Histories of animal classification begin with Aristotle but quickly skip to Linnaeus. His Systema Naturae, published in 1735, classified plants on the basis of their sexual parts. Linnaeus’s ambitions later expanded to encompass both plants and animals – by convention, modern zoological nomenclature begins with the names given in the tenth edition of Systema Naturae (1758). This attempt to embrace all living nature within a single system was an enormous task, more enormous by far than he conceived. Erroneously believing the tropics to be biologically rather uniform, Linnaeus thought that there were about six thousand animal species; the true number is more like ten million. He was responsible for two important innovations, however. First, he brought order to the nomenclature of animals: it is to him that we owe the binomial system of genera and species. Second, he attempted to order the organisms that he saw into successively more inclusive groups, each of which was defined by the possession of a particular trait: in the tenth edition of Systema Naturae he created the Mammalia, essentially the taxon that we know today, containing all the creatures from shrews to whales that suckle their young. It was, as Linnaeus himself admitted, an artificial method of classification because the critical characters were chosen for the convenience of the classifier. Yet he believed that the characters somehow defined the essence of the plants and animals laid before him; he was, after all, in search of the true order of Creation.
Georges-Louis Leclerc, comte de Buffon, was a man who connected what Linnaeus sought to sunder: he saw animals as a totality. Between 1744 and his death in 1788, Buffon wrote his magnificent 44-volume Histoire naturelle générale et particulière. ‘Genius,’ he said, ‘is only a greater gift of patience.’ An exact contemporary of Linnaeus, he had a mind of an altogether different construction from that of the Great Classifier, whose system he scorned and whose followers he anathematised. His reasons for doing so were complex, subtle and consistent, and his reputation has accordingly never stood high in the English-speaking world. Fortunately, we now have a wonderful guide to his thought, in English, by the late Jacques Roger.
Buffon’s compendium is a true natural history: a compilation of facts about the form, habits and behaviours of his subjects.

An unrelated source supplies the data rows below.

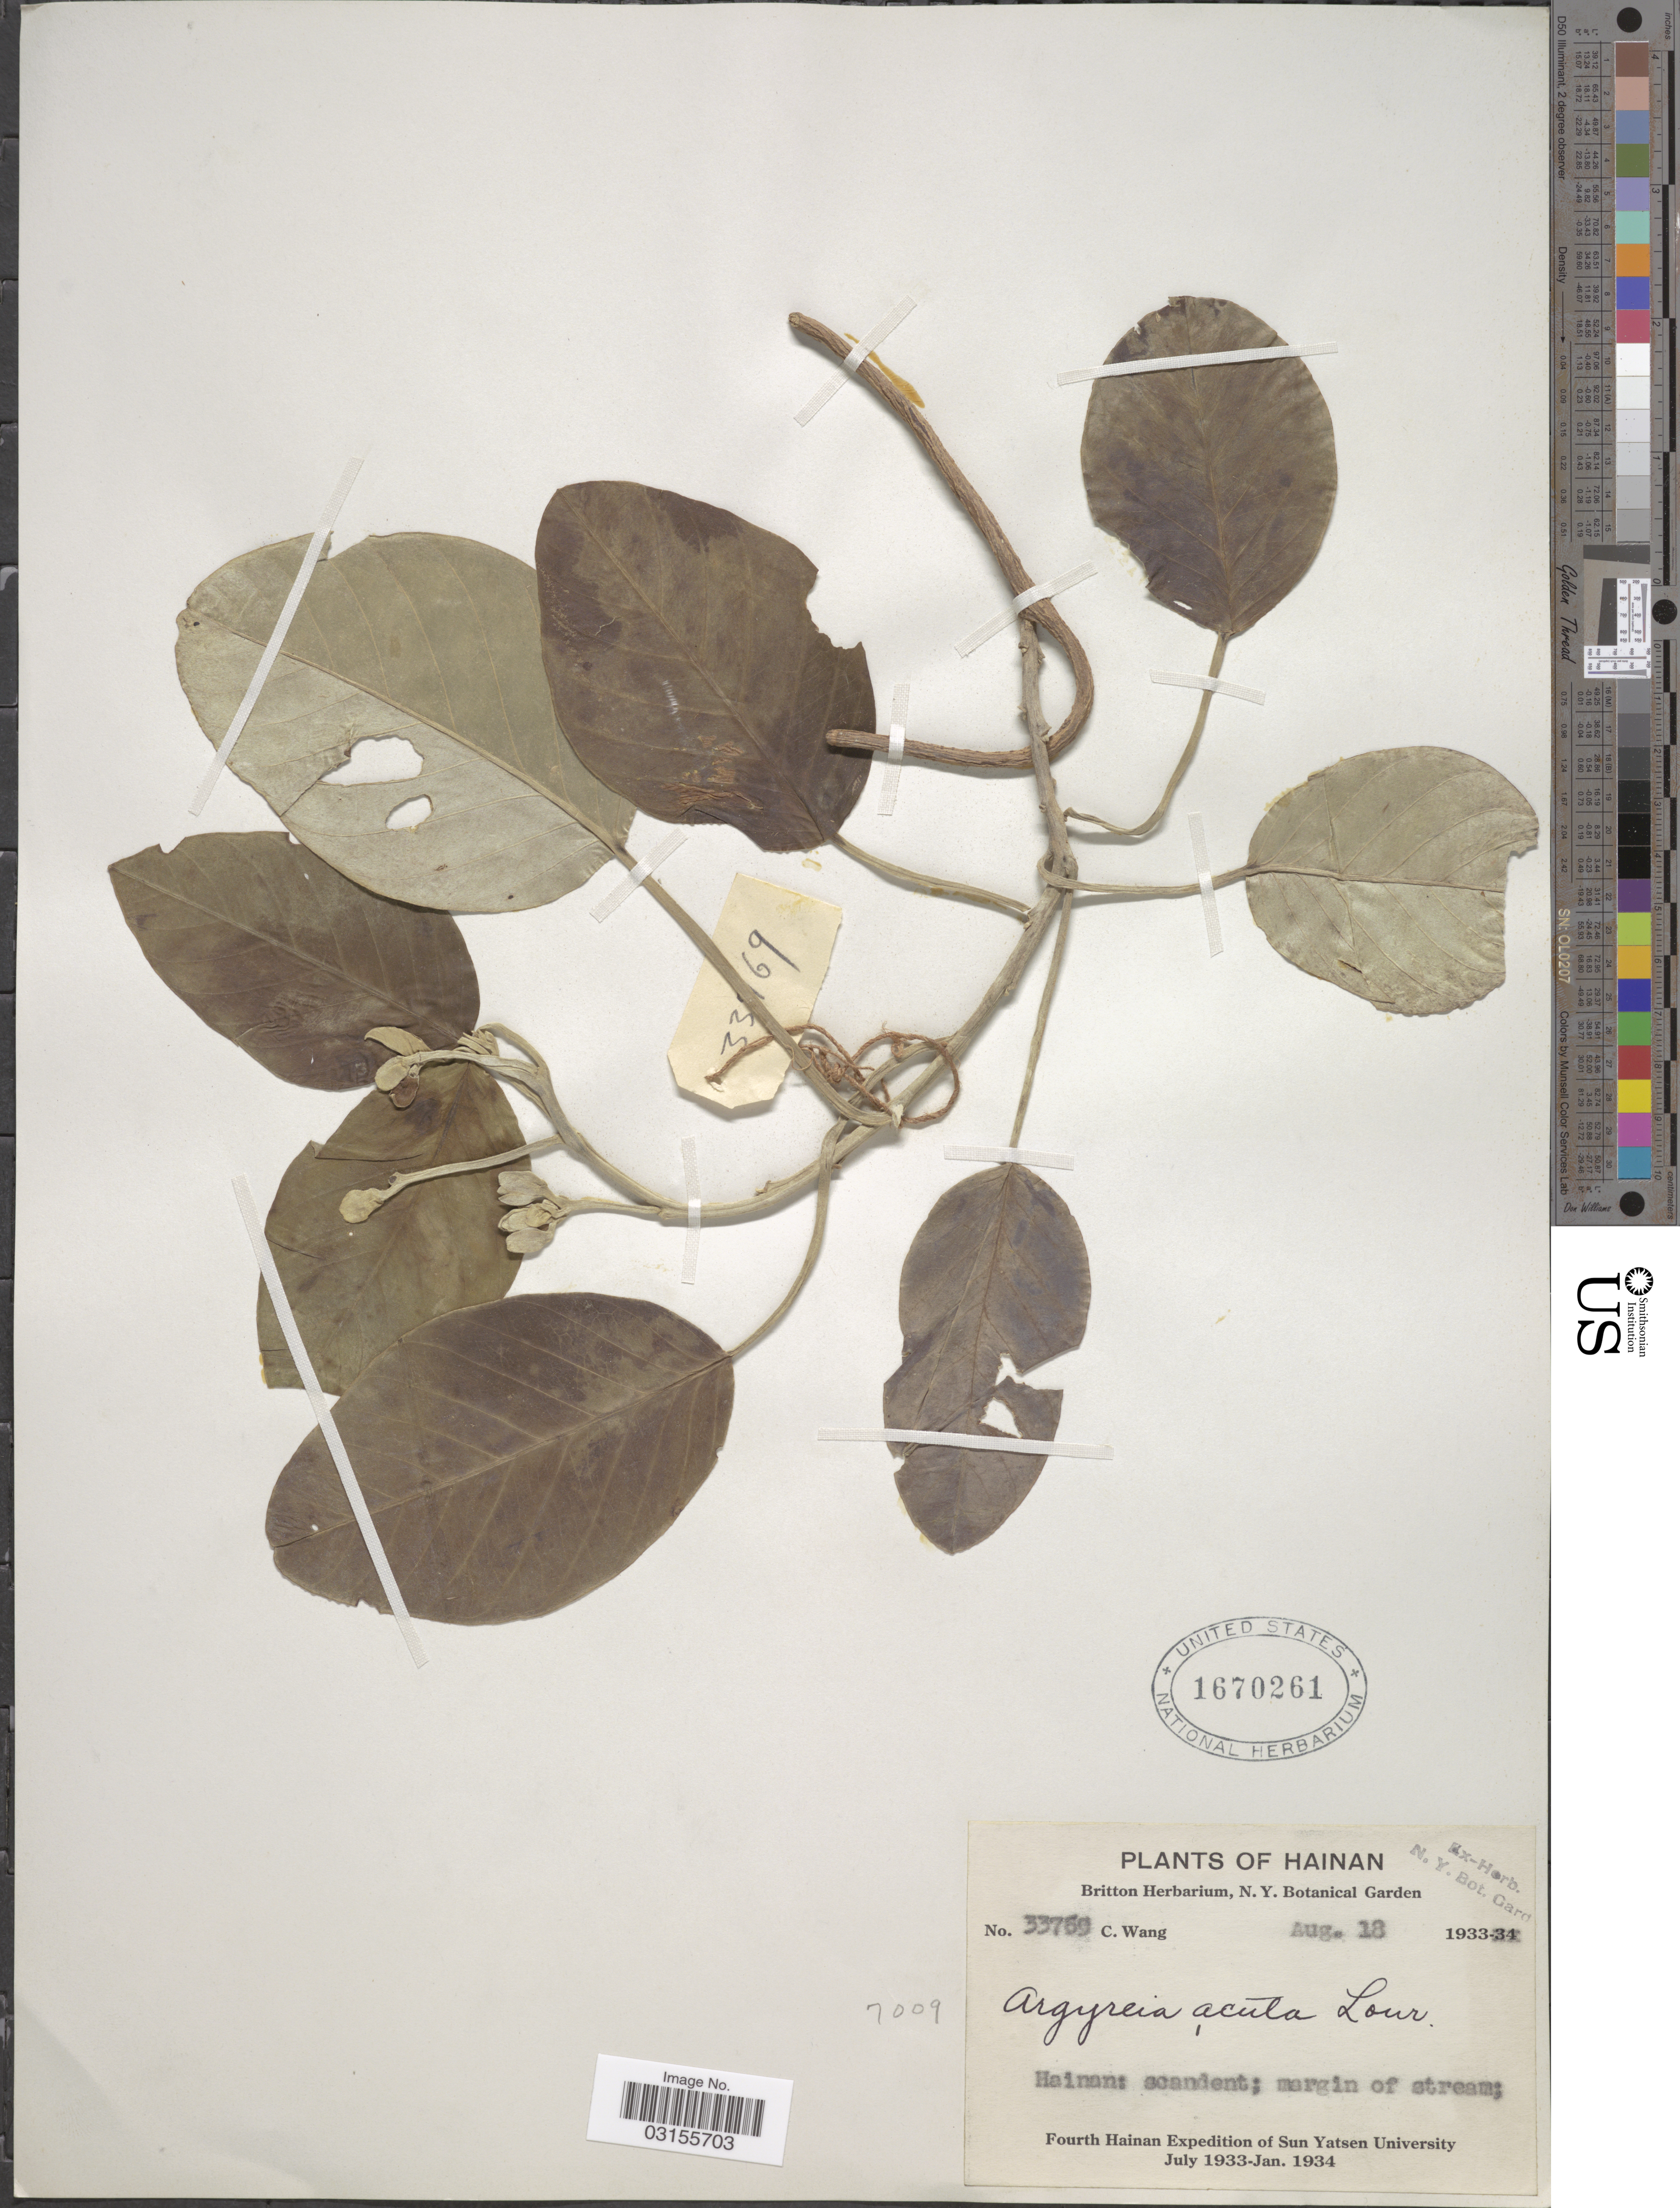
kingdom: Plantae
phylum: Tracheophyta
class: Magnoliopsida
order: Solanales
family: Convolvulaceae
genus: Argyreia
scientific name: Argyreia obtusifolia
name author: Lour.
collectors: C. Wang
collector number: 33769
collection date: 1933-08-18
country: China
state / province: Hainan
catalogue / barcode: US 1670261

He believed that the creatures Linnaeus separated out as ‘Mammalia’ and ‘Aves’ could be ‘connected’ in a multitude of ways: hedgehogs and porcupines bore live young, yet their spines suggested avian feathers. Bats seemed like mice, yet they flew like birds; conversely, ostriches laid eggs, but did not fly. There was a maritime link: seals – whales – fish – penguins – birds; if you look for them, connections are everywhere. It made for a chaotic state of affairs: ‘Nature has produced a world of related and unrelated creatures ... an infinity of harmonious and contrary combinations.’ ‘Expect anything ... ambiguous species, irregular productions, anomalous beings.’ He was writing about the pig.